Als vor dem Imbiss plötzlich eine alte Dame auftaucht und ihm anbietet, ihn bei seiner Arbeit zu unterstützen hat der Verkäufer extreme Vorbehalte, denn die alte Dame ist keine gewöhnliche alte Dame. Sie ist aufgrund einer Krankheit an den Händen eingeschränkt und auch das Gesicht scheint nicht ganz „normal“. Doch sie gibt nicht auf, irgendwann stellt er sie ein und sie bringt ihm bei, die beste Bohnenpaste weit und breit herzustellen. Doch die Vorbehalte des Verkäufers sind nicht ganz unbegründet gewesen, der Umsatz des Imbiss bricht plötzlich extrem ein und dann beginnt ein Wettlauf gegen die Zeit.

Der Schreibstil des Autors ist sehr einfach gehalten, wodurch sie das Buch innerhalb kürzester Zeit lesen lässt. Da die Geschichte so unglaublich fesselnd ist kann es durchaus passieren, dass man das Buch komplett von vorne bis hinten an einem Tag verschlingt. So ist es mir gegangen. Ich hatte jedoch mit den Namen der Charaktere und der verschiedenen Köstlichkeiten anfänglich so meine Probleme, bis ich das Glossar im hinteren Teil des Buches entdeckt habe. Hier sind die gesamten Köstlichkeiten erklärt und damit hat sich auch mein Problem mit den Namen und den Süßspeisen geklärt.
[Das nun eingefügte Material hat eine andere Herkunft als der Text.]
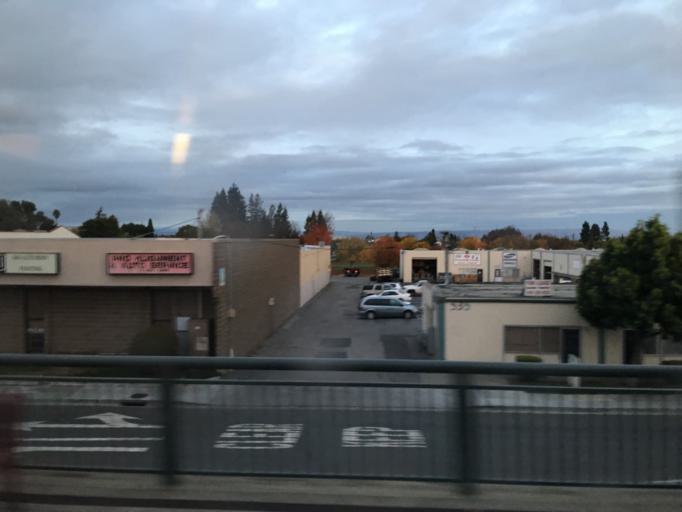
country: US
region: California
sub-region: San Mateo County
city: San Carlos
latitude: 37.5086
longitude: -122.2607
Die Ausstattung des Buches an sich ist auch sehr gut, es ist ein Hardcover Buch mit einem Lesebändchen. Der Einband ist rosa gestaltet und das Lesebändchen passend dazu ebenfalls. Das Bild auf der Titelseite finde ich wunderschön und es beschreibt den Inhalt des Buches so perfekt ohne zu viele Details zu verraten.
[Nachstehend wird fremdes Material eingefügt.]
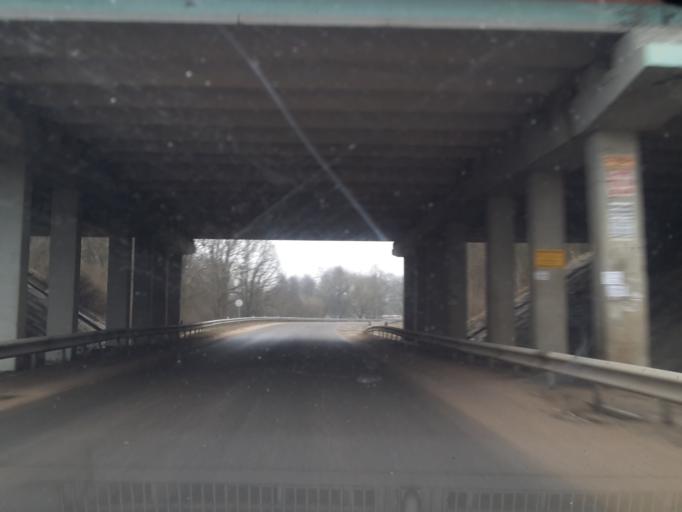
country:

Alles in allem kann ich sagen, dass das Buch definitiv lesenswert ist und man auch viele wissenswerte Details über die Lepra Krankheit und den damaligen Umgang damit lernen kann. Das Sanatorium, was am Ende des Buches der Schauplatz ist gibt es wirklich was für mich noch mal ein deutlicher Pluspunkt darstellt. Ich betrachte die Geschichte als sehr verspielt mit genau der richtigen Mischung aus Gefühl und Humor. Manche könnten jedoch auch sagen, es sei kitschig was ich jetzt nicht abstreiten würde, jedoch mag ich solche Bücher.

Ich vergebe 4,5 von 5 Sternen, da mir am Ende doch der letzte Funke gefehlt hat, der meines Erachtens nach doch noch hätte überspringen müssen um 5 Sterne zu bekommen.